Selected extract Start Marker
News / National
'Mugabe will be treated just like anyone,' says Khaya Moyo
07 Mar 2018 at 08:19hrs | Views
Former president Robert Mugabe, who allegedly seized 21 commercial farms during his reign, faces the spectre of losing 20 of those farms as the new administration moves to recover property reportedly looted by the despot.
The 94-year-old ex-president and his wife, Grace, are said to own 21 farms spanning at least 16 000 hectares.
The revelations undermine the central claim behind Mugabe's often-violent land reforms that they gave the majority of black Zimbabweans their rightful inheritance and righted colonial wrongs.
Mugabe's wife, Grace, who hounded her husband's then deputy, Emmerson Mnangagwa during the dying last days of Mugabe's rule, is also set to lose properties.
She has been expanding her real estate portfolio in recent months, splashing millions of dollars on houses, expensive cars and jewellery, including a much talked about $1 million wedding anniversary ring, which is now at the centre of a bitter court dispute.
Mnangagwa, who made a dramatic comeback, weeks after he had been booted out of Zanu-PF to claim the presidency, is moving to recover money allegedly stolen during Mugabe's 1980-2017 presidency of the mineral-rich southern African nation and stashed in banks around the world.
The new administration wants all this cash returned to Zimbabwe by March 19.
Selected extract End Marker
Given entries Start Marker
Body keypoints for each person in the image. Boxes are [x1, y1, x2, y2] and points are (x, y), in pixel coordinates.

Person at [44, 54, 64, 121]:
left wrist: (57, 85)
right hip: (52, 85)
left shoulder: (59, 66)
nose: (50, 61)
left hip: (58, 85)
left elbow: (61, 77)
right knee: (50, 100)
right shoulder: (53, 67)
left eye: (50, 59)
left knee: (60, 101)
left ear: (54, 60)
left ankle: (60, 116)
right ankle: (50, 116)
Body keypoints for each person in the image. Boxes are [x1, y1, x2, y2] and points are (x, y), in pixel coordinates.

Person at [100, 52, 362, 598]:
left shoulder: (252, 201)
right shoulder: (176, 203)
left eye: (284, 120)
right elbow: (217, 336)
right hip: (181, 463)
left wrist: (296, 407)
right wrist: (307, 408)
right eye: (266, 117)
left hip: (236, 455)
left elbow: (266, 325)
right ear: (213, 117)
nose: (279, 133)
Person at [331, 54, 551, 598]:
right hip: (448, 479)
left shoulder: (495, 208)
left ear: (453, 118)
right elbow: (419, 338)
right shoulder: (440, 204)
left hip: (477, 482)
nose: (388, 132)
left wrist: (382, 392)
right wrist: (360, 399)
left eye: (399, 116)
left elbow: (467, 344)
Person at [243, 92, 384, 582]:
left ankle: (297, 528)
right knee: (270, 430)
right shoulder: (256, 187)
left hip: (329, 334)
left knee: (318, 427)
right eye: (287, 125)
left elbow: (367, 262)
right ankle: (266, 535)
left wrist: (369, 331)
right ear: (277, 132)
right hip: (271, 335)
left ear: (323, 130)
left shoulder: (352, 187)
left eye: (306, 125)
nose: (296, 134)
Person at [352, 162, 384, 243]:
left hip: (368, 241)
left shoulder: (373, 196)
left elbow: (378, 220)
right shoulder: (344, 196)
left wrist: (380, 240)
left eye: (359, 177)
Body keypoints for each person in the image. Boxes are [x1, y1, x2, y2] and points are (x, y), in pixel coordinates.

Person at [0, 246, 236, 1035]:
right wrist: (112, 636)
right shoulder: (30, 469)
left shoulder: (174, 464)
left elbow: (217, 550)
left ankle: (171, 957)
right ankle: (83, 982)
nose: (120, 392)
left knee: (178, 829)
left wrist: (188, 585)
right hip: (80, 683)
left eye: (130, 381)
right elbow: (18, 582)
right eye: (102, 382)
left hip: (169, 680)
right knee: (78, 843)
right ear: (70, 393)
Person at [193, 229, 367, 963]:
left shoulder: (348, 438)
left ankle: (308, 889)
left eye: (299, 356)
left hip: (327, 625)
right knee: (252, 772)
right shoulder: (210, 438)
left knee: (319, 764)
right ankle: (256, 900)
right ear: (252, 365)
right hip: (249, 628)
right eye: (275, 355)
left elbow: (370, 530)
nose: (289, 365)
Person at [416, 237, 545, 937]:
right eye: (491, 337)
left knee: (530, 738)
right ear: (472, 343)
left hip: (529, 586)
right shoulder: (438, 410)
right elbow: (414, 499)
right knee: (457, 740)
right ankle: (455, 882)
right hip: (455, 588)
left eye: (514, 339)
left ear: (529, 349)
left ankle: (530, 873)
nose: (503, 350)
Given entries End Marker
Given entries Start Marker
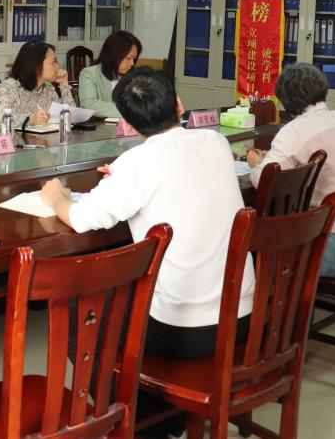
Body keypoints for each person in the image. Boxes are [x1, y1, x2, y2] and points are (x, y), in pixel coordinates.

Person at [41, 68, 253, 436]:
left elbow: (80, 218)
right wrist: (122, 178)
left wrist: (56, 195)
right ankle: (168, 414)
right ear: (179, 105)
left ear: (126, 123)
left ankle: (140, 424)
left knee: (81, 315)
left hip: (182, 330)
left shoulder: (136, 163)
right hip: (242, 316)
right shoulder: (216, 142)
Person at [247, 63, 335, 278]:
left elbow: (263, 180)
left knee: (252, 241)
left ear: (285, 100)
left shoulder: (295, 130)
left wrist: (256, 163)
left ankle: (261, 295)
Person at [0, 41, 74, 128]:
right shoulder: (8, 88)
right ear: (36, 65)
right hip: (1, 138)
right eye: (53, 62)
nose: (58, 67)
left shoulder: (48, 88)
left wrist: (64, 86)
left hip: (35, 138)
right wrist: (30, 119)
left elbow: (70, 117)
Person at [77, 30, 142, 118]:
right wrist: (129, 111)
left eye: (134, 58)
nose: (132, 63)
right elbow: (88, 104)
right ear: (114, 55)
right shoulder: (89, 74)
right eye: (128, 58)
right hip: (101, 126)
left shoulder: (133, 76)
Given entries End Marker
Your tasks:
A – Reproduce the Mugabe article word for word from "News / National" up to and including "by the despot.".
B – Extend the Mugabe article past its final sentence.
The material is separate from the Mugabe article.

Answers given:
A –
News / National
'Mugabe will be treated just like anyone,' says Khaya Moyo
07 Mar 2018 at 08:19hrs | Views
Former president Robert Mugabe, who allegedly seized 21 commercial farms during his reign, faces the spectre of losing 20 of those farms as the new administration moves to recover property reportedly looted by the despot.

B –
Mugabe is being accused of embezzling, misappropriating and extorting money from the Zimbabwean State to build his sprawling business empire, pointedly the family's dairy business, Alpha & Omega, whose funding has always been a subject of conjecture.
Alpha & Omega Dairy is into raw milk production and had diversified into ice cream and yoghurt manufacturing.
Mugabe's myriad farms were also breeding heifers.
Acting Information minister and ruling party spokesperson Simon Khaya Moyo said on Monday Mugabe will be treated just like anyone if he is found to own more than one farm as reported by the State media which claimed that he owns 21 farms, some through proxies.
Asked what government would do to Mugabe's vast properties, Khaya Moyo said the law will be applied without favour.
"All I know is that the president has indicated a war on corruption and that no one is above the law," Khaya Moyo told the Daily News.
"All of us have been directed to declare our assets and the deadline was February 29. After the submissions, I think we will get to a day where we are told who owns what.
"And if the law says one man, one farm and I have five - four will be gone and then a situation will arise of naming and shaming and people will know who is who.
"The same will be on the issue of externalisation. Three months were given to those who took money out and to be frank, not much has been returned and we will know by the 19th, we shall see who hasn't returned the money," Khaya Moyo added.
Posting on his Facebook page yesterday, Mnangagwa said on March 19, he will not only name and shame people who have not returned externalised assets and funds, but he will instruct the National Prosecuting Authority (NPA) to go after them.
"I would like, however, to make it very clear that we have identified over a thousand cases which require attention and we have so far processed a number of these cases which has resulted in us receiving $250 million back into the country.
"So many cases are being processed on a daily basis case by case. I have given the Reserve Bank an extra 14 days in order to process most of the cases that are positive.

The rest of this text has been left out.